Symptom: cross-tenant leakage¶
Cause: shared traces/headers or unsafe logging/artifacts.
Fix:
- enforce tenant boundary at ingress and in tool config,
- redact logs and avoid persisting raw tool payloads.
Observability (what to log + what to measure)¶
Minimum production observability¶
- Structured logs (JSON) for
penguiflowloggers. - Runtime
FlowEventcapture via middleware. - Derived metrics for:
node_success/node_error/node_timeoutcounters,- node latency histogram (ms),
- queue depth gauges (incoming/outgoing/total),
- cancellation and deadline skip counters.
See:
Security / multi-tenancy notes¶
- Do not tag metrics with
trace_id(cardinality explosion). Use logs/events for trace-level debugging. - Treat tool outputs as untrusted; never log raw payloads by default.
- Keep secrets out of
Message.metaand out of persisted events unless you intentionally secure that store.
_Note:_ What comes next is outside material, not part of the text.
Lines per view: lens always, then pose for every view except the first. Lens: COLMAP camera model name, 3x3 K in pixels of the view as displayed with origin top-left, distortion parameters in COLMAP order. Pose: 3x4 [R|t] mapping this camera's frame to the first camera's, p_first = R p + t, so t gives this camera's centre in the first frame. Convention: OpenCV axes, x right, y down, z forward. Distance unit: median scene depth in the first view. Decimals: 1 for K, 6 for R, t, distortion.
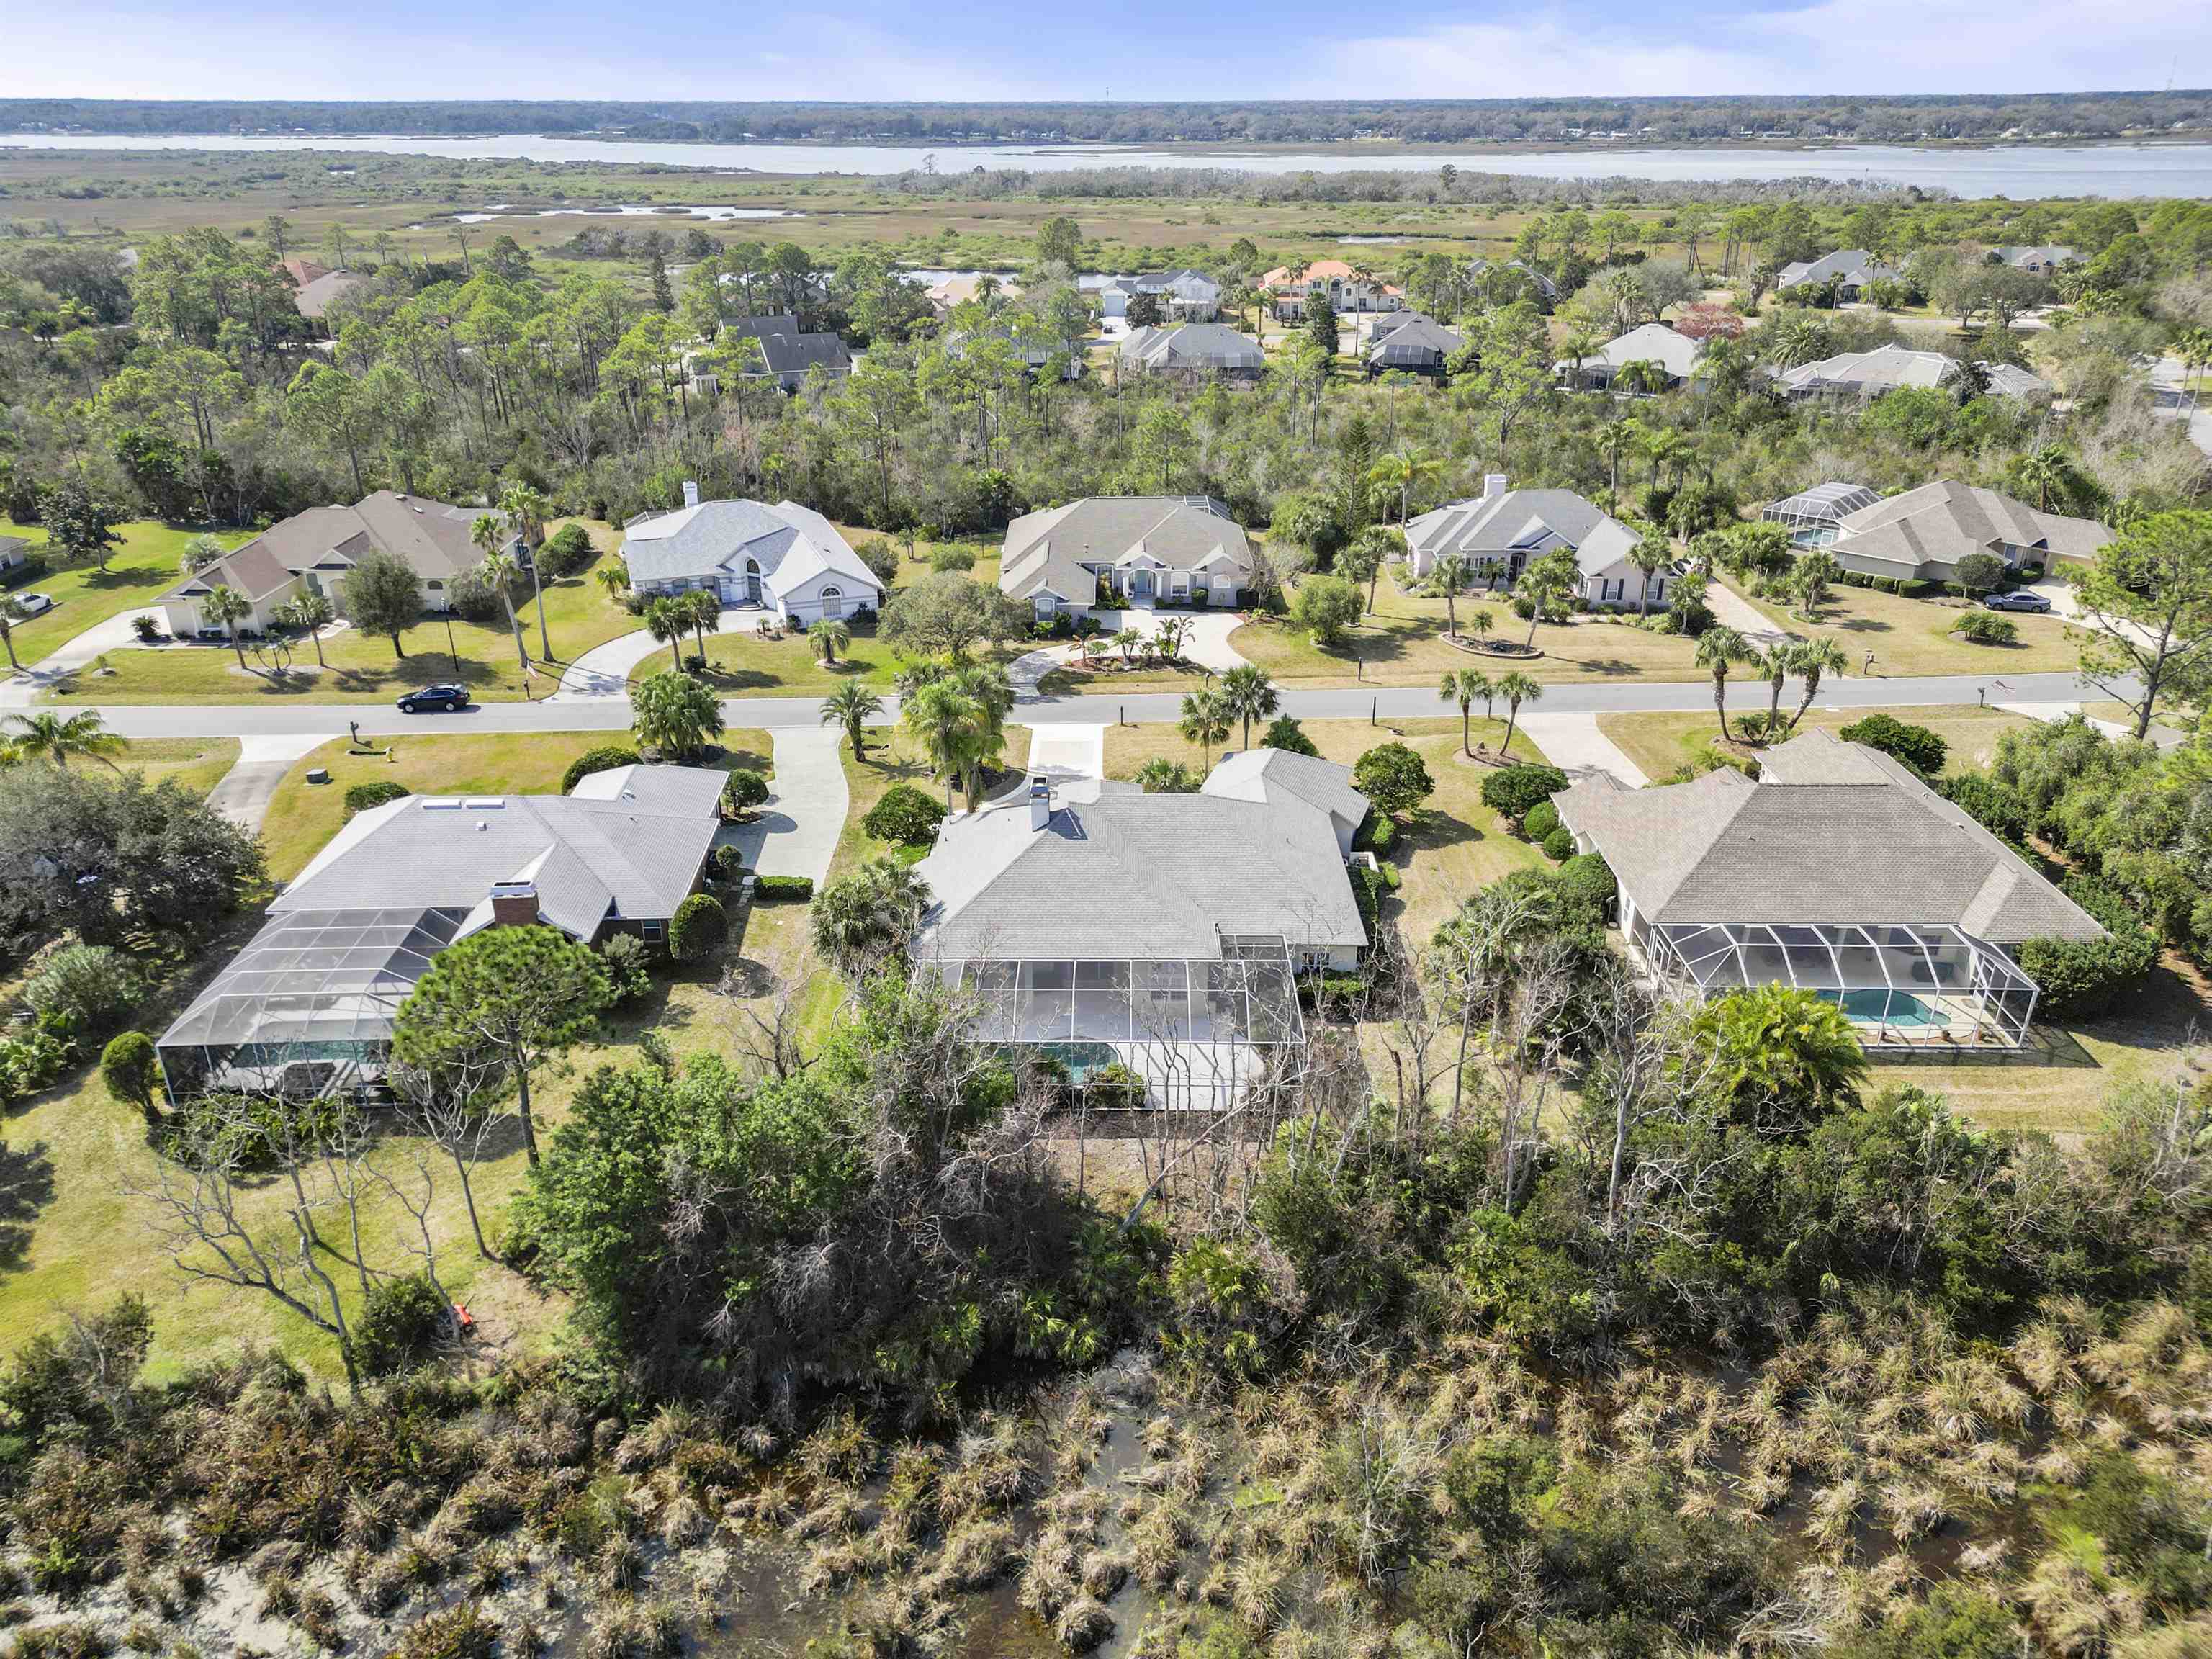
lens RADIAL K [[1532.2, 0, 1106.0], [0, 1532.2, 829.5], [0, 0, 1]] dist [0.047944, -0.037701]
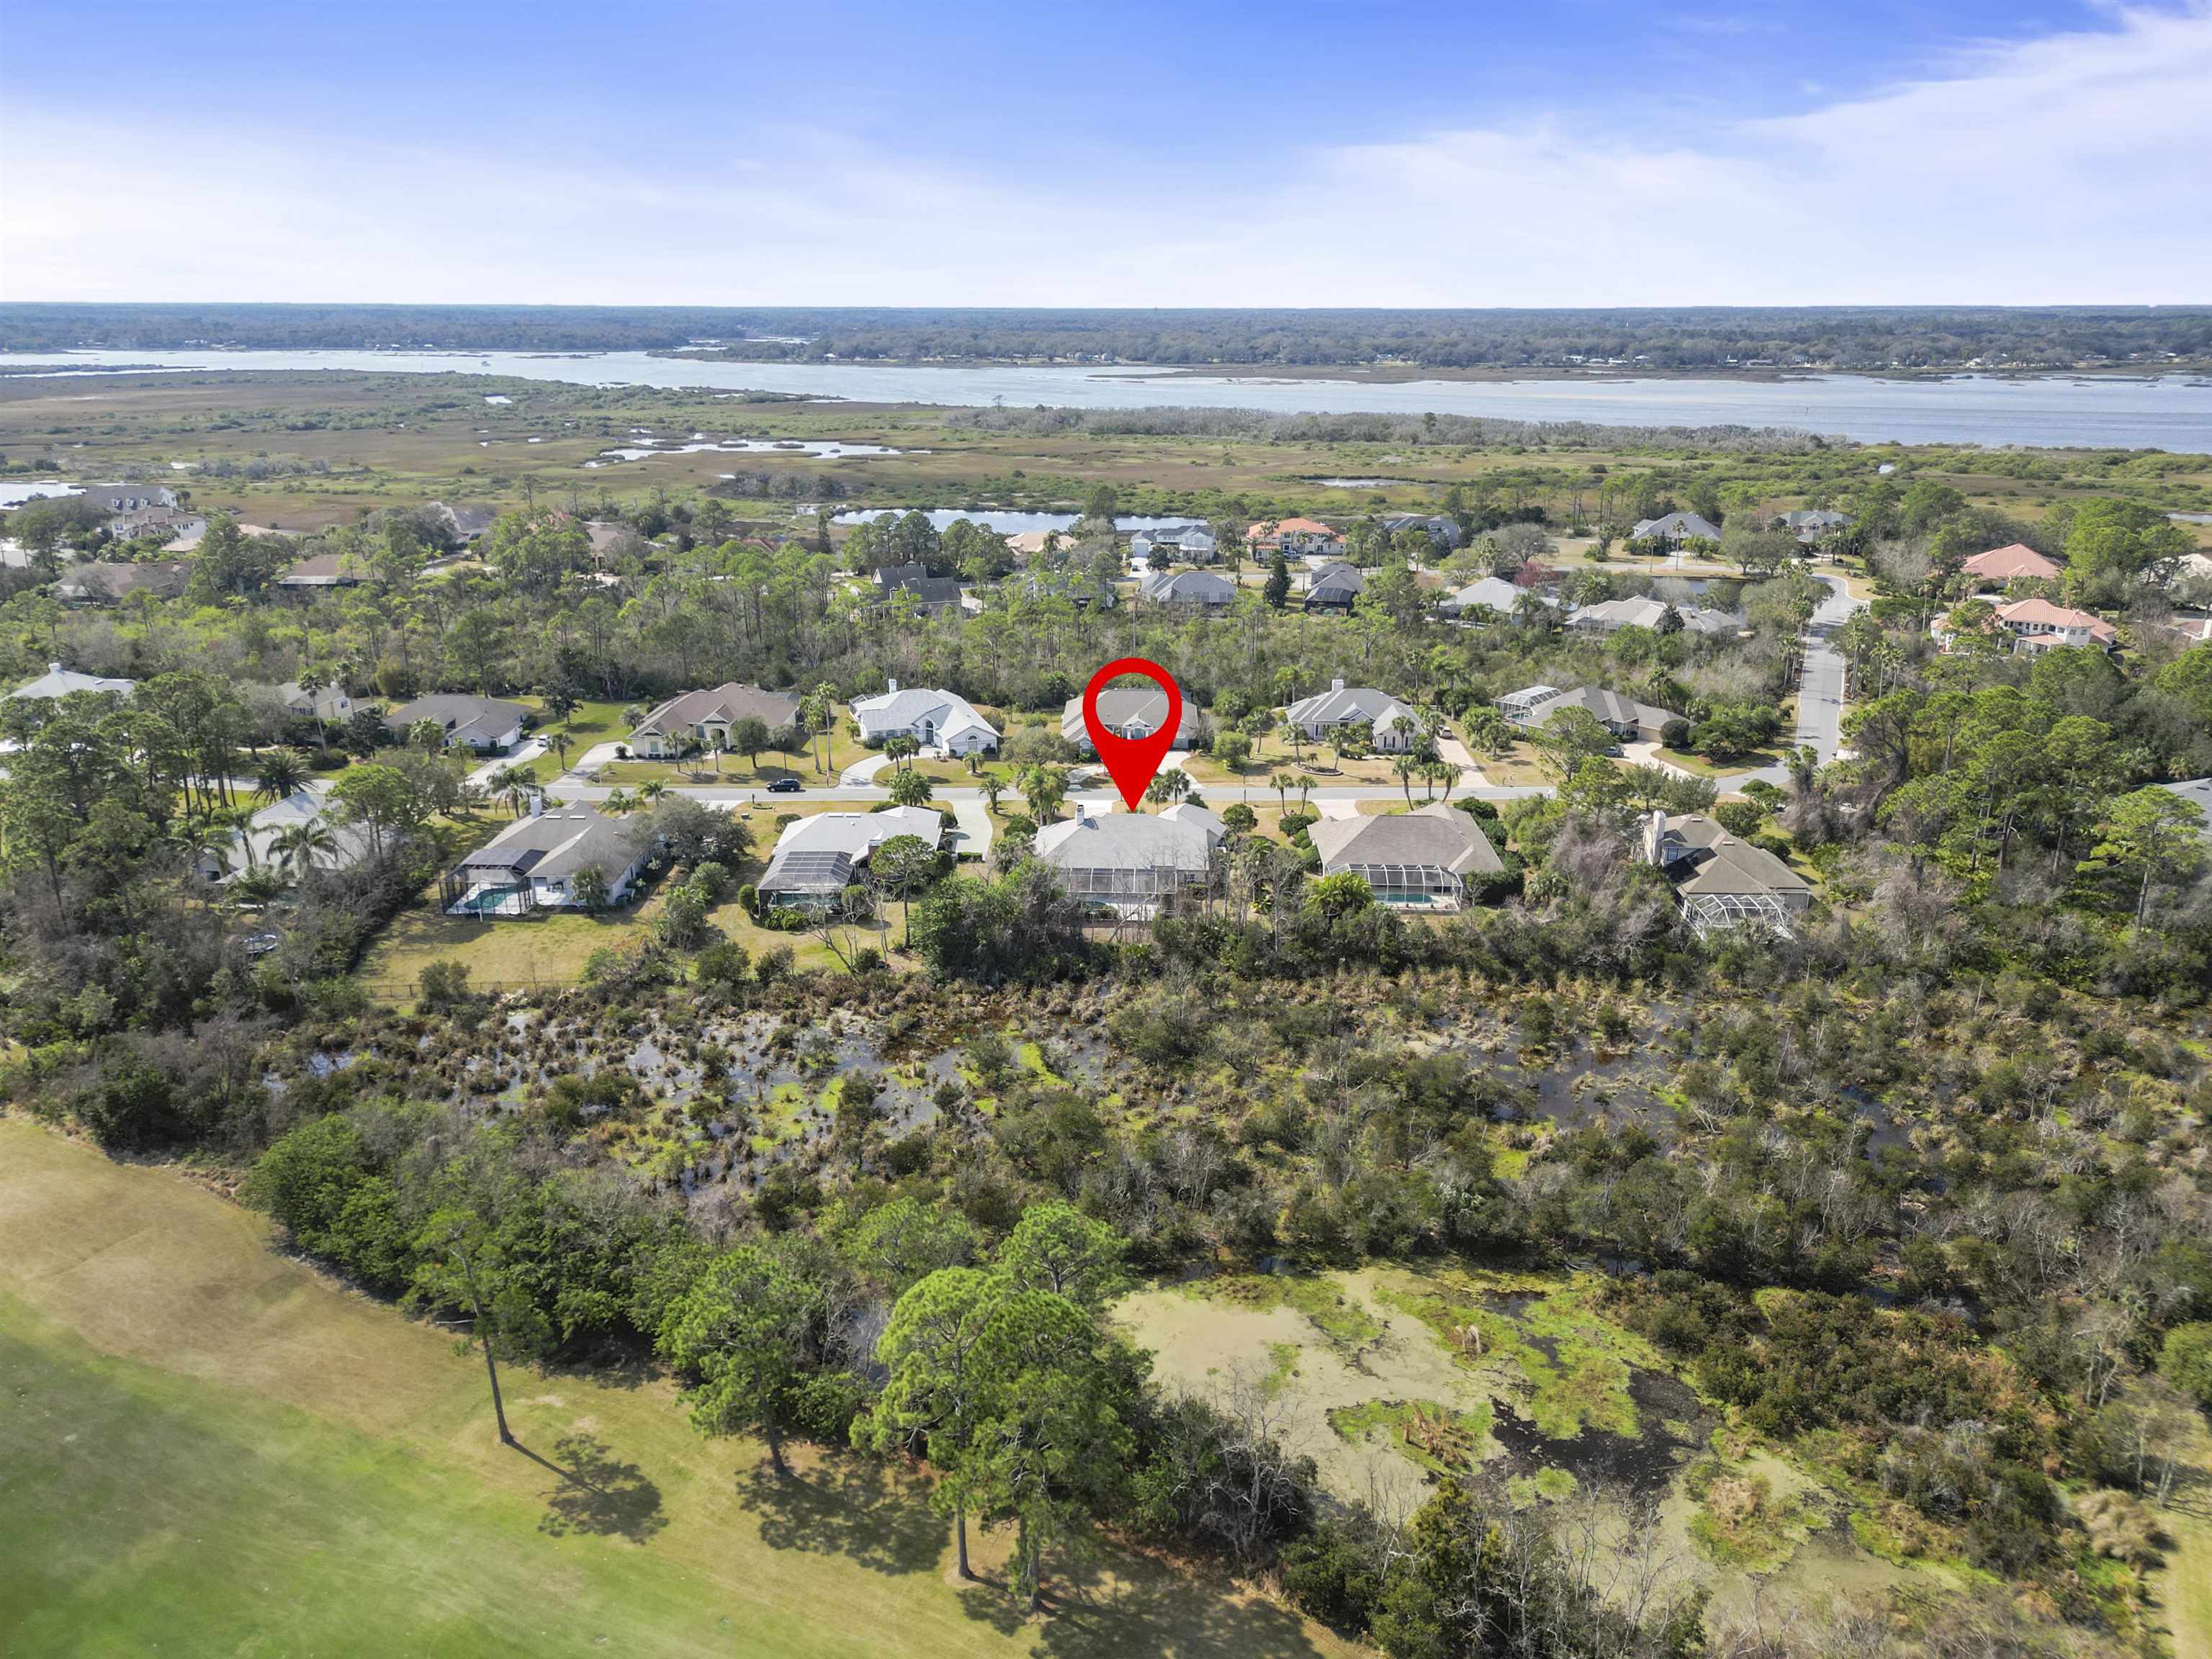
lens RADIAL K [[1532.2, 0, 1106.0], [0, 1532.2, 829.5], [0, 0, 1]] dist [0.047944, -0.037701]
pose [[0.999505, 0.013828, -0.028264, 0.037114], [-0.016908, 0.993584, -0.111825, 0.152886], [0.026536, 0.112248, 0.993326, -0.790891]]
Runnable example: “golden” service skeleton¶
This skeleton shows the lifecycle hooks you want in a long-lived process:
from __future__ import annotations
import asyncio
import logging
from penguiflow import (
Headers,
Message,
Node,
NodePolicy,
configure_logging,
create,
log_flow_events,
)
async def handler(msg: Message, _ctx) -> Message:
# Replace with your real work.
return msg
async def main() -> None:
configure_logging(structured=True)
logger = logging.getLogger("penguiflow.flow")
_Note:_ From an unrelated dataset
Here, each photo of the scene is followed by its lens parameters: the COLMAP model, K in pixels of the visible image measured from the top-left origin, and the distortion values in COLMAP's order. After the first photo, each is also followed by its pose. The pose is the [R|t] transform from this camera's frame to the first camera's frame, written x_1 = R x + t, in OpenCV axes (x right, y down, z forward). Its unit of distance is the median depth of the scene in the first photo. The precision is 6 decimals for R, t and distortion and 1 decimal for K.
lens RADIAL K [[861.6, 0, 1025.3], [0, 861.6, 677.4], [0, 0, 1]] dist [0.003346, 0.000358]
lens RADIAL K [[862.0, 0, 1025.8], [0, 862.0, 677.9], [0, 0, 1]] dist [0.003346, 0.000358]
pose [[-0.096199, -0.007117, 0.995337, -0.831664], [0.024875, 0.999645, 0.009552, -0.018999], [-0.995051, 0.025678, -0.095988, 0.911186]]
node = Node(handler, name="handler", policy=NodePolicy(timeout_s=10, max_retries=1))
flow = create(node.to(), middlewares=[log_flow_events(logger)])
flow.run()
message = Message(payload={"ping": True}, headers=Headers(tenant="demo"))
await flow.emit(message, trace_id=message.trace_id)
_ = await flow.fetch(trace_id=message.trace_id)
await flow.stop()
if __name__ == "__main__":
asyncio.run(main())
Troubleshooting checklist¶
- No results: confirm an egress node exists and routes to Rookery; use
fetch(trace_id=...)with envelopes. - Timeouts spike: check downstream latency and queue depths; reduce retries before scaling out.
- Retry storms: lower
max_retries, cap backoff, and enforce idempotency on side effects. - Leaky logs: switch to structured logs and redact; avoid logging payloads by default.